20211110

O que aprendi com a política



Na noite de 8 de novembro de 2019, eu estava no salão de um restaurante de uma cidade próxima à fronteira com a Argentina para mais uma agenda de trabalho. O partido promovia um encontro regional com dirigentes, vereadores, prefeitos, deputados estaduais e federais, pré-candidatos e ex-ocupantes de cargos eletivos. Do menor ao maior, eles se revezaram no microfone para destacar o comprometimento da legenda com a democracia, louvar realizações de correligionários e reafirmar sua confiança na vitória nas eleições do ano seguinte. Nenhum pio sobre o que havia acontecido no final de tarde.

Às 17h40 daquela sexta, Lula era solto depois de 580 dias em uma cela especial com 15 metros quadrados isolada no último andar da sede da Superintendência da Polícia Federal em Curitiba, onde cumpria pena superior a 12 anos por corrupção e lavagem de dinheiro.
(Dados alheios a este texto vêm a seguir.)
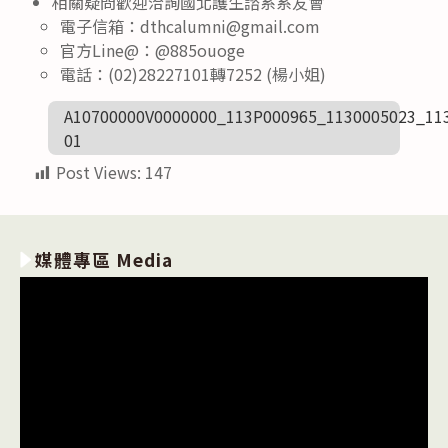
相關疑問歡迎洽詢國北護生諮系系友會
電子信箱：dthcalumni@gmail.com
官方Line@：@885ouoge
電話：(02)28227101轉7252 (楊小姐)
A10700000V0000000_113P000965_1130005023_11
01
Post Views:
147
媒體專區 Media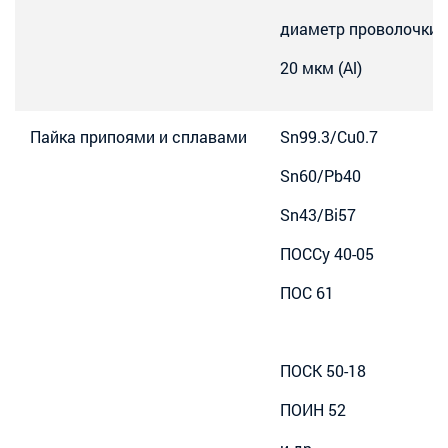
диаметр проволочки:
20 мкм (Al)
Пайка припоями и сплавами
Sn99.3/Cu0.7
Sn60/Pb40
Sn43/Bi57
ПОССу 40-05
ПОС 61
ПОСК 50-18
ПОИН 52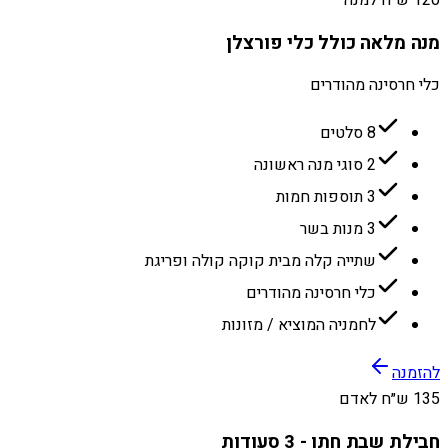
120 ש״ח למנה
מנה מלאה כולל כלי פורצלן
כלי חרסינה מהודרים
8 סלטים
2 סוגי מנה ראשונה
3 תוספות חמות
3 מנות בשר
שתייה קלה מבית קוקה קולה ופריגת
כלי חרסינה מהודרים
לחמניה המוציא / מזונות
להזמנה
135 ש״ח לאדם
חבילת שבת חתן - 3 סעודות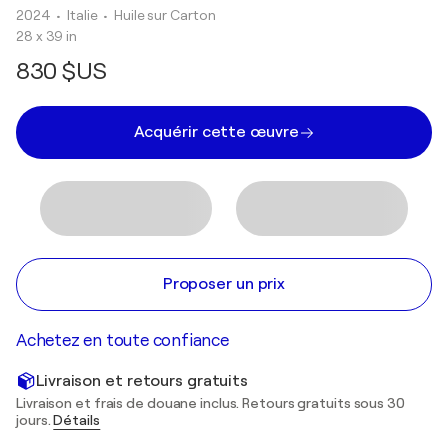
2024
• Italie
•
Huile sur Carton
28 x 39 in
830 $US
Acquérir cette œuvre
Proposer un prix
Achetez en toute confiance
Livraison et retours gratuits
Livraison et frais de douane inclus. Retours gratuits sous 30
jours.
Détails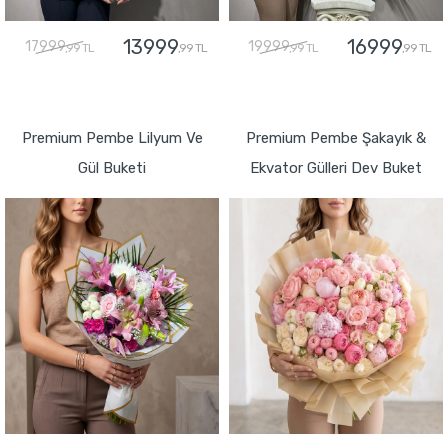
13999
16999
17999
19999
,99 TL
,99 TL
,99 TL
,99 TL
GÖNDER
GÖNDER
Premium Pembe Lilyum Ve
Premium Pembe Şakayık &
Gül Buketi
Ekvator Gülleri Dev Buket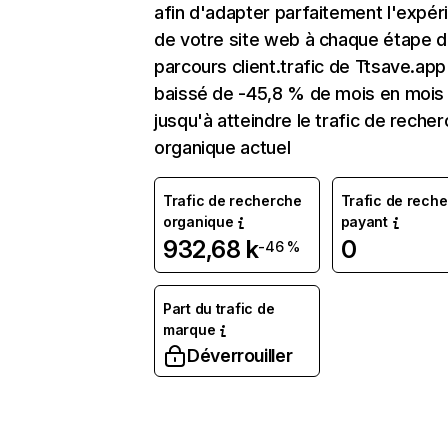
afin d'adapter parfaitement l'expér
de votre site web à chaque étape d
parcours client.trafic de Ttsave.app
baissé de -45,8 % de mois en mois
jusqu'à atteindre le trafic de reche
organique actuel
Trafic de recherche
Trafic de rech
organique
payant
932,68 k
0
-46 %
Part du trafic de
marque
Déverrouiller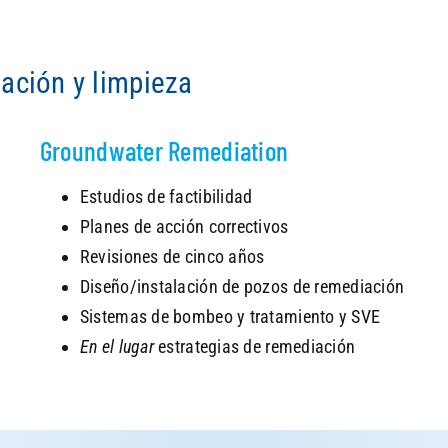
ación y limpieza
Groundwater Remediation
Estudios de factibilidad
Planes de acción correctivos
Revisiones de cinco años
Diseño/instalación de pozos de remediación
Sistemas de bombeo y tratamiento y SVE
En el lugar
estrategias de remediación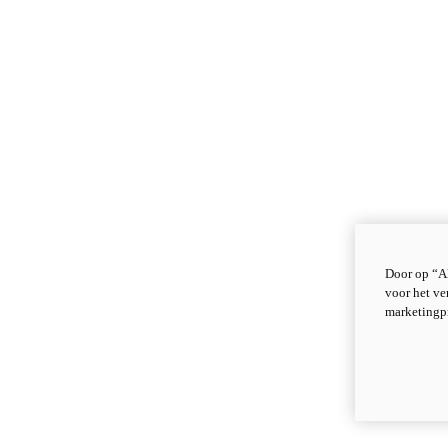
Door op “Al
voor het ve
marketingp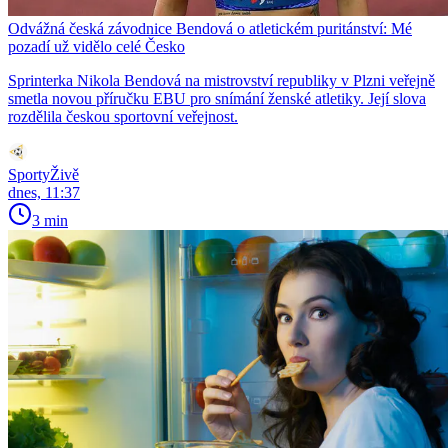
Odvážná česká závodnice Bendová o atletickém puritánství: Mé
pozadí už vidělo celé Česko
Sprinterka Nikola Bendová na mistrovství republiky v Plzni veřejně
smetla novou příručku EBU pro snímání ženské atletiky. Její slova
rozdělila českou sportovní veřejnost.
SportyŽivě
dnes, 11:37
3 min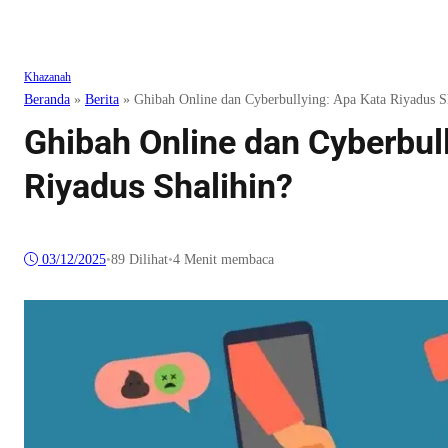
Khazanah
Beranda
»
Berita
»
Ghibah Online dan Cyberbullying: Apa Kata Riyadus S
Ghibah Online dan Cyberbul
Riyadus Shalihin?
03/12/2025
•
89
Dilihat
•
4 Menit membaca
O petista devia a liberdade à decisão do Supremo Tribunal Federal (STF) de permitir que condenados só fossem presos com o trânsito em julgado, ou seja, esgotados os recursos judiciais. Pelo placar apertado de 6 votos a 5, a Corte alterava a jurisprudência que, desde 2016, autorizava prisões logo após a condenação em segunda instância.

Nem uma simples alusão, uma saudação, um protesto, um gracejo, nada: em uma reunião de políticos para falar de política os oradores conseguiram discursar por mais de quatro horas sem mencionar o maior fato político do dia, quiçá do ano. Para eles e para a plateia que ouviu tudo à espera da maionese que seria servida na sequência, importava (em ordem aleatória) garantir emendas, selar acordos, arrancar promessas, cavar um lugar na chapa, arrumar um emprego, tirar selfies, postar. A realpolitik atropelava qualquer idealismo, qualquer ideologia.

Ali, no mundo de boletos, salários, aluguéis, empréstimos e dívidas, a política se desenvolvia a varejo, atendendo a demandas práticas com resultados imediatos e recíprocos. Lula, a Vaza-Jato ou mesmo Moro e Jair não passavam de abstrações que interessavam somente a uma minoria privilegiada por ainda ter senso crítico. Essa foi uma das lições que aprendi em um meio que já pagou por meu tempo e meu ofício em cinco ocasiões – da direita à esquerda, sempre como indicação técnica, como convém a um profissional não vinculado a nenhum partido. Aqui vão outras:

Quem tem cargos, tem prioridade. Nada tem capacidade maior de atrair aliados, conquistar apoios e mobilizar militantes do que cargos. E só quem tem cargos a distribuir é quem tem mandato ou controla feudos governamentais. Pode ser um reles vereador ou um secretário do primeiro escalão: durante seus quatro anos no exercício da função, ele será mais útil para o partido do que um ex-governador ou ex-senador.

Quanto mais pessoas lhe deverem favores, melhor. É uma consequência direta da situação anterior: um dia você dá para no outro poder pedir. Cargos, verbas, indicação, carona, um cigarro, o escambau. O político que se norteia por esse mantra nunca é abandonado na beira da estrada, porque sempre haverá quem se sentirá com a obrigação moral de lhe estender a mão – principalmente quando ele estiver sem mandato.

Comissionado bajula, terceirizado fala a verdade. Está implícito no contrato de cada pessoa lotada no gabinete de um político que sua função primordial é puxar o saco dele. Quando está disposto a pagar – sempre com dinheiro público – para ouvir que está errado, ele vai buscar uma consultoria externa. De preferência, prestada por alguém que possa ser enquadrado no item anterior.

Tem bastante gente bem-intencionada e preparada. A criminalização da política reforçou a crença generalizada de que todo o político é bandido. Não é verdade. De progressistas a conservadores, há muitas pessoas que entendem de políticas públicas e entraram nessa com o firme propósito de construir uma sociedade melhor. O problema é que elas sempre perdem a vez para especialistas nos tópicos anteriores.